- [The data]:
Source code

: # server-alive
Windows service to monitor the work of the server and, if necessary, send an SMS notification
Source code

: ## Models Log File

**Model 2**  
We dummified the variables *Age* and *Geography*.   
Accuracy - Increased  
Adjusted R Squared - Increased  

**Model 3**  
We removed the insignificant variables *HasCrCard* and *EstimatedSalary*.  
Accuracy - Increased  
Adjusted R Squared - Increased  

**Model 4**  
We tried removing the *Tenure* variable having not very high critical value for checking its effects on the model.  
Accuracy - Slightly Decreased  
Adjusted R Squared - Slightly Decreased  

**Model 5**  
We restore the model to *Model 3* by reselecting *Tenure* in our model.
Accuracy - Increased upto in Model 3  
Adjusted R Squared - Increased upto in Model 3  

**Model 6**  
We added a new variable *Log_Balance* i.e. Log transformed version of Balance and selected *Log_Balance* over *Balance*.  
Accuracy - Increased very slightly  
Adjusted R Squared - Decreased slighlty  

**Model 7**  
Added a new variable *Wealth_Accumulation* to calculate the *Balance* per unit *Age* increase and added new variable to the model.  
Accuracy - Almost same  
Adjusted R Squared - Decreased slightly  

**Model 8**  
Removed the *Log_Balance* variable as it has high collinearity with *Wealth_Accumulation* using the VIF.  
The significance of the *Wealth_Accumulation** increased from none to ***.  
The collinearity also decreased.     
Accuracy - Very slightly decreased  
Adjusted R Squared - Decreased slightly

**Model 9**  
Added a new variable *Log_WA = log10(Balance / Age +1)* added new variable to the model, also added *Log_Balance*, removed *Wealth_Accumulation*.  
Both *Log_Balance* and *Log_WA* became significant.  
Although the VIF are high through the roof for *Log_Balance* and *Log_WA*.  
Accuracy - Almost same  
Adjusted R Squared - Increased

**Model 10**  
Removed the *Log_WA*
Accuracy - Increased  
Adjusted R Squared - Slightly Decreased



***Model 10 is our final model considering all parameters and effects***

- [What the task asks]: Line by line, transcribe all of the records exactly.

- [Output of the task]:
Source code

: # server-alive
Windows service to monitor the work of the server and, if necessary, send an SMS notification
Source code

: ## Models Log File

**Model 2**  
We dummified the variables *Age* and *Geography*.   
Accuracy - Increased  
Adjusted R Squared - Increased  

**Model 3**  
We removed the insignificant variables *HasCrCard* and *EstimatedSalary*.  
Accuracy - Increased  
Adjusted R Squared - Increased  

**Model 4**  
We tried removing the *Tenure* variable having not very high critical value for checking its effects on the model.  
Accuracy - Slightly Decreased  
Adjusted R Squared - Slightly Decreased  

**Model 5**  
We restore the model to *Model 3* by reselecting *Tenure* in our model.
Accuracy - Increased upto in Model 3  
Adjusted R Squared - Increased upto in Model 3  

**Model 6**  
We added a new variable *Log_Balance* i.e. Log transformed version of Balance and selected *Log_Balance* over *Balance*.  
Accuracy - Increased very slightly  
Adjusted R Squared - Decreased slighlty  

**Model 7**  
Added a new variable *Wealth_Accumulation* to calculate the *Balance* per unit *Age* increase and added new variable to the model.  
Accuracy - Almost same  
Adjusted R Squared - Decreased slightly  

**Model 8**  
Removed the *Log_Balance* variable as it has high collinearity with *Wealth_Accumulation* using the VIF.  
The significance of the *Wealth_Accumulation** increased from none to ***.  
The collinearity also decreased.     
Accuracy - Very slightly decreased  
Adjusted R Squared - Decreased slightly

**Model 9**  
Added a new variable *Log_WA = log10(Balance / Age +1)* added new variable to the model, also added *Log_Balance*, removed *Wealth_Accumulation*.  
Both *Log_Balance* and *Log_WA* became significant.  
Although the VIF are high through the roof for *Log_Balance* and *Log_WA*.  
Accuracy - Almost same  
Adjusted R Squared - Increased

**Model 10**  
Removed the *Log_WA*
Accuracy - Increased  
Adjusted R Squared - Slightly Decreased



***Model 10 is our final model considering all parameters and effects***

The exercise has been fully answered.